Namun yang jelas, hal itu tak lain hanyalah membuka pintu sejarah Mufasa. Kiara sesekali muncul bersama Rafiki, Pumbaa, dan Timon untuk membantu kehidupan Mufasa.
Penampilan Kiara saat ini dibantu oleh humor Timon (Billy Eichner) dan Pumbaa (Seth Rogen). Mereka mampu memberikan perut buncit, dan bahkan memberikan sentuhan untuk mendobrak dinding keempat.
Rilisan baru lainnya dari musik latar Mufasa: The Lion King, menampilkan lagu baru. Lin-Manuel Miranda, penulis lagu asli Disney, kembali.

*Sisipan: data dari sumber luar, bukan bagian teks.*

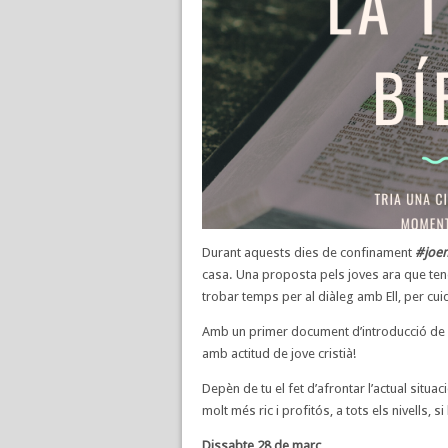
Durant aquests dies de confinament
#joe
casa. Una proposta pels joves ara que ten
trobar temps per al diàleg amb Ell, per c
Amb un primer document d’introducció de c
amb actitud de jove cristià!
Depèn de tu el fet d’afrontar l’actual situ
molt més ric i profitós, a tots els nivells,
Dissabte 28 de març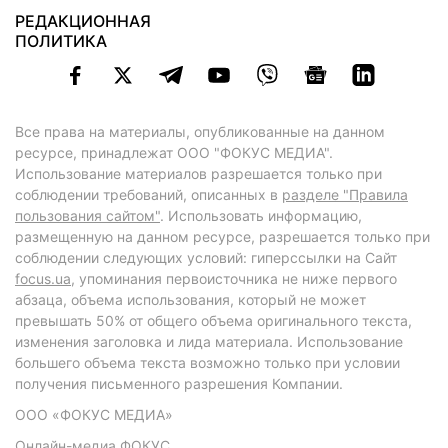
РЕДАКЦИОННАЯ
ПОЛИТИКА
Все права на материалы, опубликованные на данном
ресурсе, принадлежат ООО "ФОКУС МЕДИА".
Использование материалов разрешается только при
соблюдении требований, описанных в
разделе "Правила
пользования сайтом"
. Использовать информацию,
размещенную на данном ресурсе, разрешается только при
соблюдении следующих условий: гиперссылки на Сайт
focus.ua
, упоминания первоисточника не ниже первого
абзаца, объема использования, который не может
превышать 50% от общего объема оригинального текста,
изменения заголовка и лида материала. Использование
большего объема текста возможно только при условии
получения письменного разрешения Компании.
ООО «ФОКУС МЕДИА»
Онлайн-медиа ФОКУС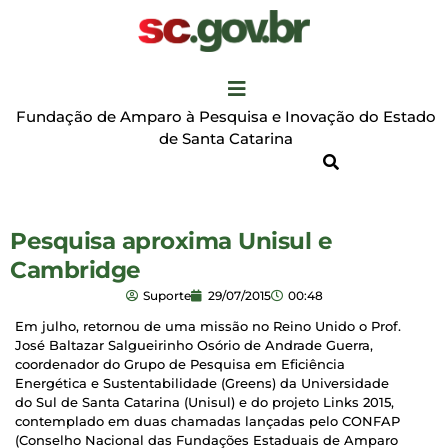
Fundação de Amparo à Pesquisa e Inovação do Estado
de Santa Catarina
Pesquisa aproxima Unisul e
Cambridge
Suporte
29/07/2015
00:48
Em julho, retornou de uma missão no Reino Unido o Prof.
José Baltazar Salgueirinho Osório de Andrade Guerra,
coordenador do Grupo de Pesquisa em Eficiência
Energética e Sustentabilidade (Greens) da Universidade
do Sul de Santa Catarina (Unisul) e do projeto Links 2015,
contemplado em duas chamadas lançadas pelo CONFAP
(Conselho Nacional das Fundações Estaduais de Amparo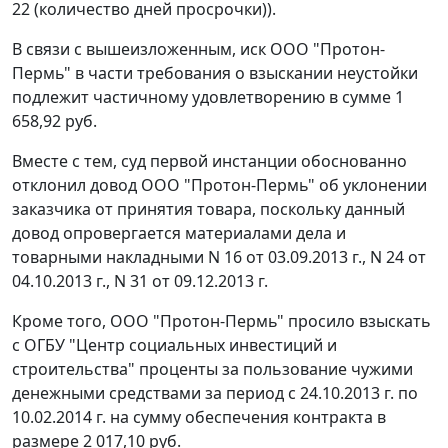
22 (количество дней просрочки)).
В связи с вышеизложенным, иск ООО "Протон-
Пермь" в части требования о взыскании неустойки
подлежит частичному удовлетворению в сумме 1
658,92 руб.
Вместе с тем, суд первой инстанции обоснованно
отклонил довод ООО "Протон-Пермь" об уклонении
заказчика от принятия товара, поскольку данный
довод опровергается материалами дела и
товарными накладными N 16 от 03.09.2013 г., N 24 от
04.10.2013 г., N 31 от 09.12.2013 г.
Кроме того, ООО "Протон-Пермь" просило взыскать
с ОГБУ "Центр социальных инвестиций и
строительства" проценты за пользование чужими
денежными средствами за период с 24.10.2013 г. по
10.02.2014 г. на сумму обеспечения контракта в
размере 2 017,10 руб.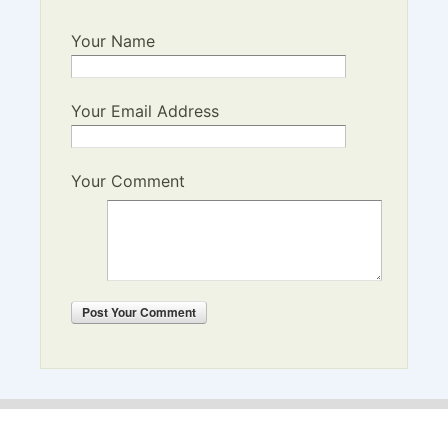
Your Name
Your Email Address
Your Comment
Post
Your Comment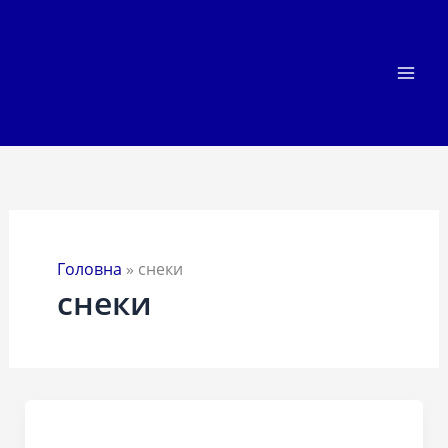
Перейти
до
вмісту
Головна
»
снеки
снеки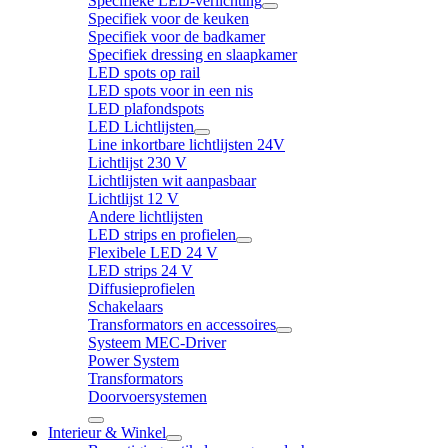
Specifieke LED-verlichting
Specifiek voor de keuken
Specifiek voor de badkamer
Specifiek dressing en slaapkamer
LED spots op rail
LED spots voor in een nis
LED plafondspots
LED Lichtlijsten
Line inkortbare lichtlijsten 24V
Lichtlijst 230 V
Lichtlijsten wit aanpasbaar
Lichtlijst 12 V
Andere lichtlijsten
LED strips en profielen
Flexibele LED 24 V
LED strips 24 V
Diffusieprofielen
Schakelaars
Transformators en accessoires
Systeem MEC-Driver
Power System
Transformators
Doorvoersystemen
Interieur & Winkel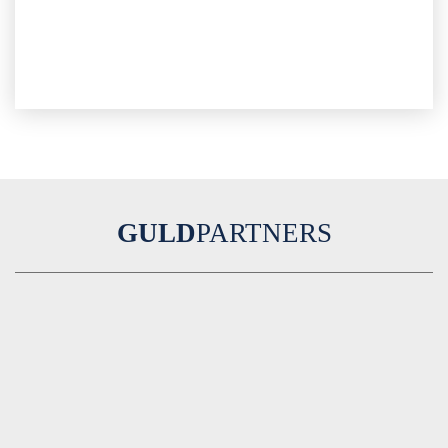
GULD
PARTNERS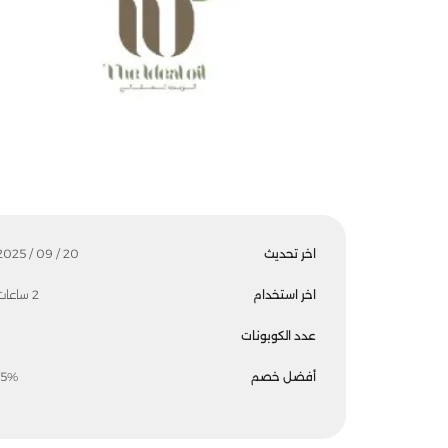
اخر تحديث
20 / 09 / 2025
اخر استخدام
2 ساعات
عدد الكوبونات
أفضل خصم
15%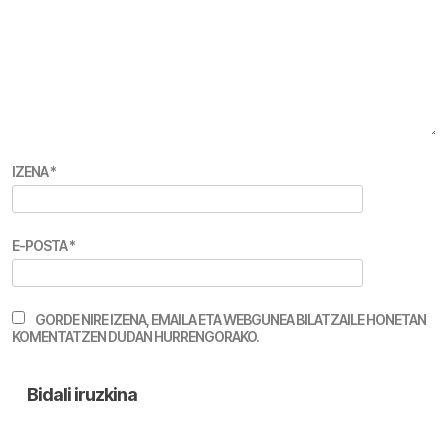
IZENA
*
E-POSTA
*
GORDE NIRE IZENA, EMAILA ETA WEBGUNEA BILATZAILE HONETAN
KOMENTATZEN DUDAN HURRENGORAKO.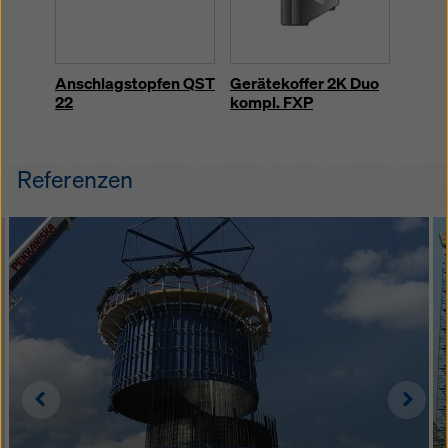
Anschlagstopfen QST
Gerätekoffer 2K Duo
Misch
22
kompl. FXP
Referenzen
Left
Righ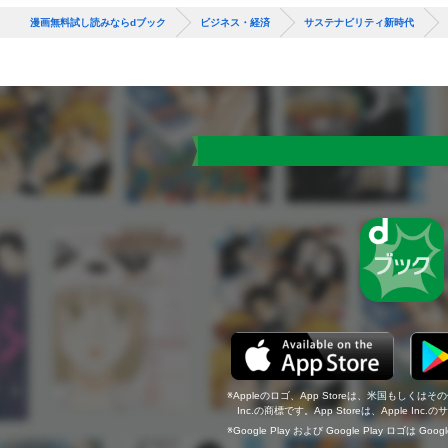
漫画無料試し読みならdブック
ビジネス・経済
サステナビリティ新時代
Appleのロゴ、App Storeは、米国もしくはそ
Inc.の商標です。App Storeは、Apple In
Google Play および Google Play ロゴは Go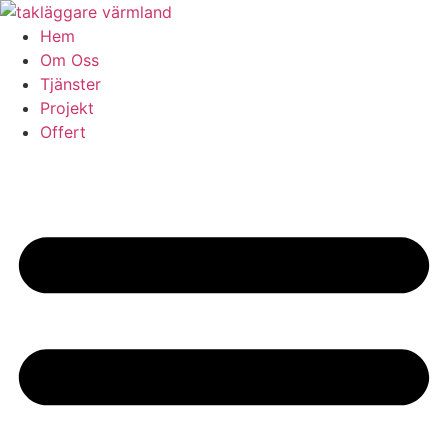
Skip
to
Hem
content
Om Oss
Tjänster
Projekt
Offert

Usaha terbaru Lin-Manuel Miranda adalah penyelesaian Lifetime: The Lion King sebagai rilis Disney. Namun nampaknya terlalu dini untuk membandingkan suara Lingkaran Kehidupan Mufasa dengan Hakuna Matata.
Tak hanya lagunya, kesuksesan Mufasa: The Lion King juga masih awal untuk berakhir. Film ini awalnya mengalami banyak permasalahan akibat reaksi penonton terhadap penampilan bus tersebut.
Namun, dengan hasil yang lumayan, Mufasa: The Lion King seharusnya mampu melangkah jauh untuk mendekati hasil impresif The Lion King lima tahun terakhir.